--- EXTRACTED DATA ---
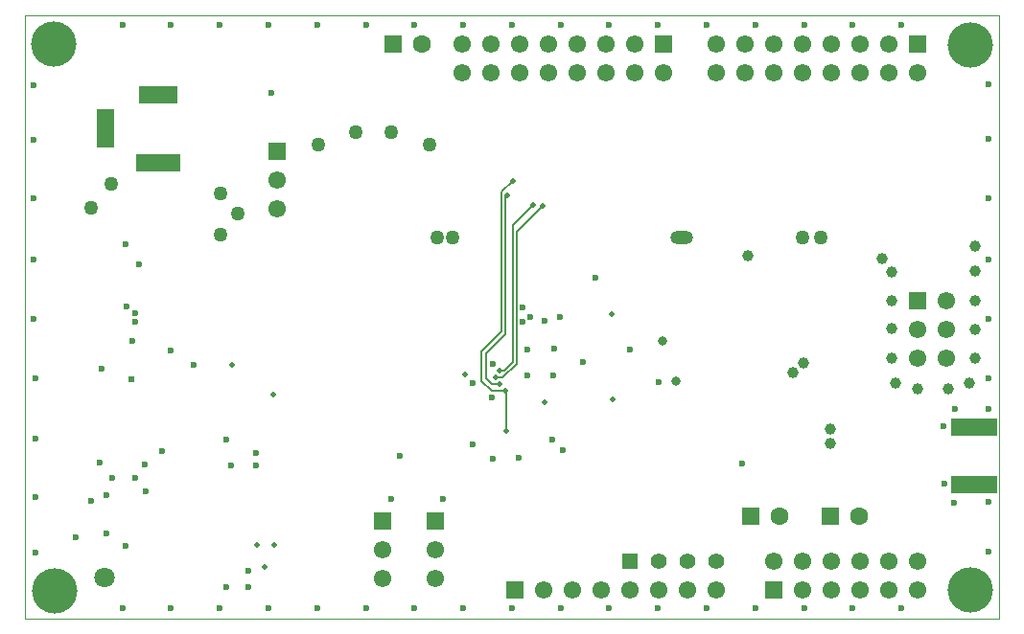
<source format=gbl>
G04 Layer_Physical_Order=4*
G04 Layer_Color=12500520*
%FSLAX43Y43*%
%MOMM*%
G71*
G01*
G75*
%ADD26R,4.064X1.524*%
%ADD35C,0.600*%
%ADD55C,0.127*%
%ADD64C,0.100*%
%ADD65C,1.800*%
%ADD66C,1.550*%
%ADD67R,1.550X1.550*%
%ADD68R,1.550X1.550*%
%ADD69C,1.600*%
%ADD70R,1.600X1.600*%
%ADD71O,2.000X1.200*%
%ADD72R,1.500X3.500*%
%ADD73R,3.500X1.500*%
%ADD74R,4.000X1.500*%
%ADD75C,1.400*%
%ADD76R,1.400X1.400*%
%ADD77C,1.270*%
%ADD78C,4.000*%
%ADD79C,0.500*%
%ADD80C,0.610*%
%ADD81C,1.000*%
%ADD82C,0.800*%
D26*
X125610Y118553D02*
D03*
Y113473D02*
D03*
D35*
X50766Y129213D02*
D03*
X62210Y116213D02*
D03*
Y115113D02*
D03*
X60010D02*
D03*
X59610Y117413D02*
D03*
X42610Y148713D02*
D03*
X126910Y107513D02*
D03*
Y111913D02*
D03*
Y120113D02*
D03*
Y122813D02*
D03*
Y128113D02*
D03*
Y133313D02*
D03*
Y138713D02*
D03*
Y148813D02*
D03*
Y144013D02*
D03*
X42610Y143913D02*
D03*
Y133313D02*
D03*
Y138713D02*
D03*
Y128113D02*
D03*
X42710Y122813D02*
D03*
Y117513D02*
D03*
Y107413D02*
D03*
Y112313D02*
D03*
X123860Y111863D02*
D03*
X123960Y120163D02*
D03*
X123010Y113513D02*
D03*
X122900Y118573D02*
D03*
X119210Y154073D02*
D03*
X114910D02*
D03*
X110610D02*
D03*
X106310D02*
D03*
X102010D02*
D03*
X97710D02*
D03*
X93410D02*
D03*
X89110D02*
D03*
X84810D02*
D03*
X80510D02*
D03*
X76210D02*
D03*
X71910D02*
D03*
X67610D02*
D03*
X63310D02*
D03*
X59010D02*
D03*
X54710D02*
D03*
X50410D02*
D03*
X59010Y102473D02*
D03*
X63310D02*
D03*
X67610D02*
D03*
X71910D02*
D03*
X76210D02*
D03*
X119210D02*
D03*
X114910D02*
D03*
X110610D02*
D03*
X106310D02*
D03*
X102010D02*
D03*
X97710D02*
D03*
X80510D02*
D03*
X84810D02*
D03*
X89110D02*
D03*
X93410D02*
D03*
X54710D02*
D03*
X74910Y115938D02*
D03*
X78760Y112163D02*
D03*
X74110Y112138D02*
D03*
X63535Y148088D02*
D03*
X51310Y126113D02*
D03*
X50410Y102473D02*
D03*
X87707Y127872D02*
D03*
X88485Y123071D02*
D03*
X86135Y123096D02*
D03*
X86183Y125408D02*
D03*
X88535Y125421D02*
D03*
X56691Y124044D02*
D03*
X51510Y127813D02*
D03*
Y128613D02*
D03*
X89010Y128246D02*
D03*
X91085Y124271D02*
D03*
X97810Y122496D02*
D03*
X83110Y124062D02*
D03*
X85710Y127813D02*
D03*
Y129113D02*
D03*
X92210Y131713D02*
D03*
X95210Y125413D02*
D03*
X86410Y128213D02*
D03*
X88410Y117413D02*
D03*
X89310Y116513D02*
D03*
X85410Y115813D02*
D03*
X83110Y115713D02*
D03*
X81310Y117013D02*
D03*
X83010Y121113D02*
D03*
X81310Y122413D02*
D03*
X105110Y115313D02*
D03*
X54710Y125313D02*
D03*
X50710Y134713D02*
D03*
X51910Y132913D02*
D03*
X50710Y108013D02*
D03*
X46310Y108813D02*
D03*
X49010Y112513D02*
D03*
X47610Y112013D02*
D03*
X49510Y114013D02*
D03*
X51510D02*
D03*
X48410Y115413D02*
D03*
X52410Y115213D02*
D03*
X52510Y112813D02*
D03*
X48610Y123713D02*
D03*
X61510Y104413D02*
D03*
Y105813D02*
D03*
X59610Y104413D02*
D03*
X53910Y116413D02*
D03*
X49010Y109113D02*
D03*
D55*
X83710Y123513D02*
X84110D01*
X84910Y124313D01*
Y136363D01*
X86710Y138163D01*
X83410Y122913D02*
X84010D01*
X85210Y124113D01*
Y135813D01*
X87510Y138113D01*
X83010Y122313D02*
X83710D01*
X82510Y122813D02*
X83010Y122313D01*
X82510Y122813D02*
Y125013D01*
X84210Y126713D01*
Y138913D01*
X83010Y121713D02*
X84210D01*
X82110Y122613D02*
X83010Y121713D01*
X82110Y122613D02*
Y125213D01*
X83910Y127013D01*
Y139313D01*
X84910Y140313D01*
X84210Y138913D02*
X84310Y139013D01*
X84410D01*
X84310Y118213D02*
Y121613D01*
X84210Y121713D02*
X84310Y121613D01*
D64*
X41810Y154913D02*
X127810D01*
Y101613D02*
Y154913D01*
X41810Y101613D02*
Y154913D01*
Y101613D02*
X127810D01*
D65*
X48810Y105213D02*
D03*
D66*
X78010Y105133D02*
D03*
Y107673D02*
D03*
X73410Y105133D02*
D03*
Y107673D02*
D03*
X64110Y137833D02*
D03*
Y140373D02*
D03*
X123150Y127173D02*
D03*
Y124633D02*
D03*
Y129713D02*
D03*
X120610Y124633D02*
D03*
Y127173D02*
D03*
X102830Y149873D02*
D03*
X105370D02*
D03*
X107910D02*
D03*
X110450D02*
D03*
X112990D02*
D03*
X115530D02*
D03*
X118070D02*
D03*
X102830Y152413D02*
D03*
X105370D02*
D03*
X107910D02*
D03*
X110450D02*
D03*
X112990D02*
D03*
X115530D02*
D03*
X118070D02*
D03*
X120610Y149873D02*
D03*
X80430D02*
D03*
X82970D02*
D03*
X85510D02*
D03*
X88050D02*
D03*
X90590D02*
D03*
X93130D02*
D03*
X95670D02*
D03*
X80430Y152413D02*
D03*
X82970D02*
D03*
X85510D02*
D03*
X88050D02*
D03*
X90590D02*
D03*
X93130D02*
D03*
X95670D02*
D03*
X98210Y149873D02*
D03*
X87590Y104153D02*
D03*
X90130D02*
D03*
X92670D02*
D03*
X95210D02*
D03*
X97750D02*
D03*
X100290D02*
D03*
X102830D02*
D03*
X120610Y106693D02*
D03*
X118070D02*
D03*
X115530D02*
D03*
X112990D02*
D03*
X110450D02*
D03*
X107910D02*
D03*
X120610Y104153D02*
D03*
X118070D02*
D03*
X115530D02*
D03*
X112990D02*
D03*
X110450D02*
D03*
D67*
X78010Y110213D02*
D03*
X73410D02*
D03*
X64110Y142913D02*
D03*
X120610Y129713D02*
D03*
D68*
Y152413D02*
D03*
X98210D02*
D03*
X85050Y104153D02*
D03*
X107910D02*
D03*
D69*
X76862Y152413D02*
D03*
X115450Y110613D02*
D03*
X108450D02*
D03*
D70*
X74322Y152413D02*
D03*
X112910Y110613D02*
D03*
X105910D02*
D03*
D71*
X99810Y135296D02*
D03*
D72*
X48910Y144913D02*
D03*
D73*
X53610Y147913D02*
D03*
D74*
Y141913D02*
D03*
D75*
X102830Y106693D02*
D03*
X97750D02*
D03*
X100290D02*
D03*
D76*
X95210D02*
D03*
D77*
X110510Y135313D02*
D03*
X112110D02*
D03*
X47610Y137913D02*
D03*
X49410Y140013D02*
D03*
X59110Y135513D02*
D03*
Y139213D02*
D03*
X60610Y137413D02*
D03*
X67710Y143513D02*
D03*
X77510D02*
D03*
X71010Y144613D02*
D03*
X74110D02*
D03*
X78210Y135313D02*
D03*
X79610D02*
D03*
D78*
X125310Y104113D02*
D03*
X44310Y152413D02*
D03*
X125310Y152313D02*
D03*
X44410Y104013D02*
D03*
D79*
X87660Y120705D02*
D03*
X63710Y121413D02*
D03*
X60110Y124013D02*
D03*
X93610Y128546D02*
D03*
X93704Y120989D02*
D03*
X83710Y123513D02*
D03*
X86710Y138163D02*
D03*
X83410Y122913D02*
D03*
X87510Y138113D02*
D03*
X80710Y123213D02*
D03*
X83710Y122313D02*
D03*
X84210Y121713D02*
D03*
X84910Y140313D02*
D03*
X84410Y139013D02*
D03*
X84310Y118213D02*
D03*
X63810Y108113D02*
D03*
X62310D02*
D03*
X63010Y106113D02*
D03*
D80*
X51185Y122738D02*
D03*
D81*
X105610Y133696D02*
D03*
X117510Y133396D02*
D03*
X118310Y129713D02*
D03*
Y127213D02*
D03*
Y124613D02*
D03*
X120610Y121913D02*
D03*
X123310D02*
D03*
X125710Y124613D02*
D03*
Y127113D02*
D03*
Y129713D02*
D03*
X125210Y122413D02*
D03*
X118710Y122413D02*
D03*
X118310Y132213D02*
D03*
X125710Y134513D02*
D03*
Y132313D02*
D03*
X109627Y123313D02*
D03*
X110527Y124213D02*
D03*
X112910Y118313D02*
D03*
Y117113D02*
D03*
D82*
X98110Y126131D02*
D03*
X99310Y122613D02*
D03*
M02*

</source>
---
## TASK ITEM
Nothing but the lines from the top of the data above through the line containing "X42610Y148713D02*" should be output, exactly as written and without the pictures.

## SOLUTION
<source format=gbl>
G04 Layer_Physical_Order=4*
G04 Layer_Color=12500520*
%FSLAX43Y43*%
%MOMM*%
G71*
G01*
G75*
%ADD26R,4.064X1.524*%
%ADD35C,0.600*%
%ADD55C,0.127*%
%ADD64C,0.100*%
%ADD65C,1.800*%
%ADD66C,1.550*%
%ADD67R,1.550X1.550*%
%ADD68R,1.550X1.550*%
%ADD69C,1.600*%
%ADD70R,1.600X1.600*%
%ADD71O,2.000X1.200*%
%ADD72R,1.500X3.500*%
%ADD73R,3.500X1.500*%
%ADD74R,4.000X1.500*%
%ADD75C,1.400*%
%ADD76R,1.400X1.400*%
%ADD77C,1.270*%
%ADD78C,4.000*%
%ADD79C,0.500*%
%ADD80C,0.610*%
%ADD81C,1.000*%
%ADD82C,0.800*%
D26*
X125610Y118553D02*
D03*
Y113473D02*
D03*
D35*
X50766Y129213D02*
D03*
X62210Y116213D02*
D03*
Y115113D02*
D03*
X60010D02*
D03*
X59610Y117413D02*
D03*
X42610Y148713D02*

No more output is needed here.